Another hurting friend of Mike's, Gary Kjorvestad, had heard the music and gave Taylor a sheaf of lyrics. Using them, Taylor composed "Till the Day That I Die", a rocker about materialism gone insane, "Fallen Angel", a Country song about a mixed up small town girl, and "Stuck in a Bottle", a jangling bar room piano tune about love gone wrong. Taylor uncovered a traditional folk song, "All Night, All Day", and gave it a reverential stillness. Using a page of Mike's unused lyrics he found in a notebook, Taylor wrote "My Enemy in Red". As a tribute to Mike, Taylor penned two songs, "Michael's Song", a dramatic rocker about Mike's death, and "Pretty", an experimental track describing their relationship.
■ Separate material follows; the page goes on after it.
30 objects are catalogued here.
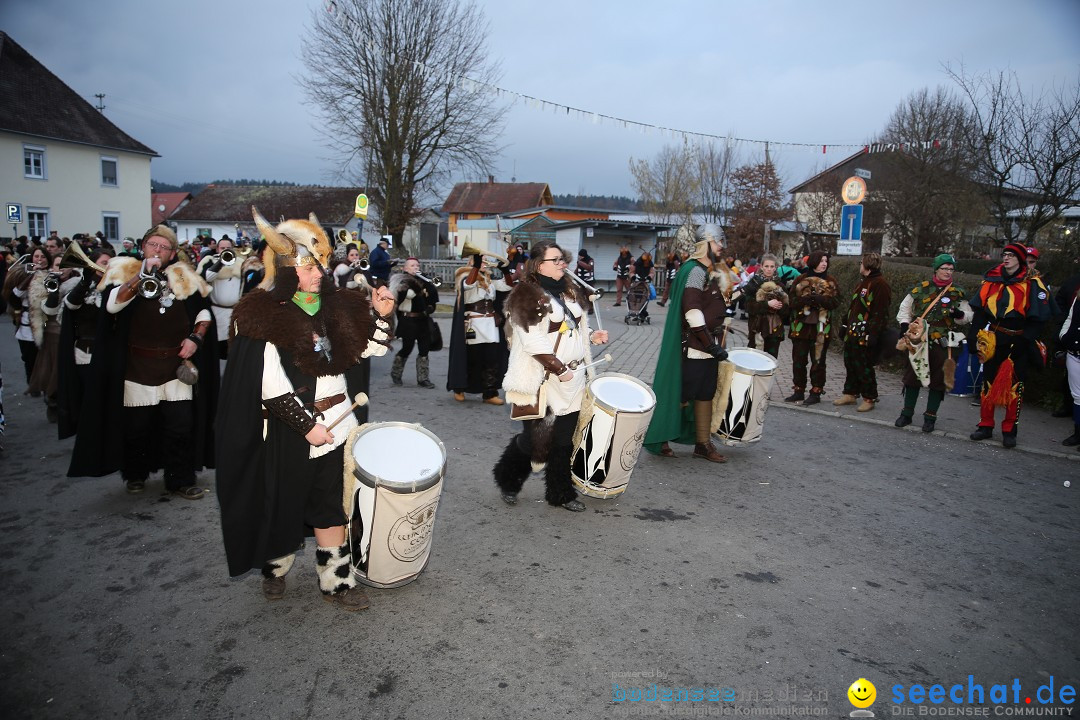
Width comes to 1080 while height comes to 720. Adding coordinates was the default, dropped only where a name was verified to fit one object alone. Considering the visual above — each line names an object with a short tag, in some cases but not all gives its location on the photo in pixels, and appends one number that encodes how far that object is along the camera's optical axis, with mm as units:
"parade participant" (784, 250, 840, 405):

Gary brought Taylor a simple three chord blues song he'd come up with and Taylor transformed it into a multiple guitar ode to human foolishness, "Fruit of the Tree". Strangely enough, a song Mike had recorded alone based on Gary's lyrics, "Give Me Another Shot", speaking of Jesus' sorrows, fit in with the collection.



Once the name of the CD was chosen, "Hymns from the Gutter", Taylor wrote a mournful title track and the list was complete. "Hymns from the Gutter" - pain and loss, the thick and thin of life, tears and memories and ghosts.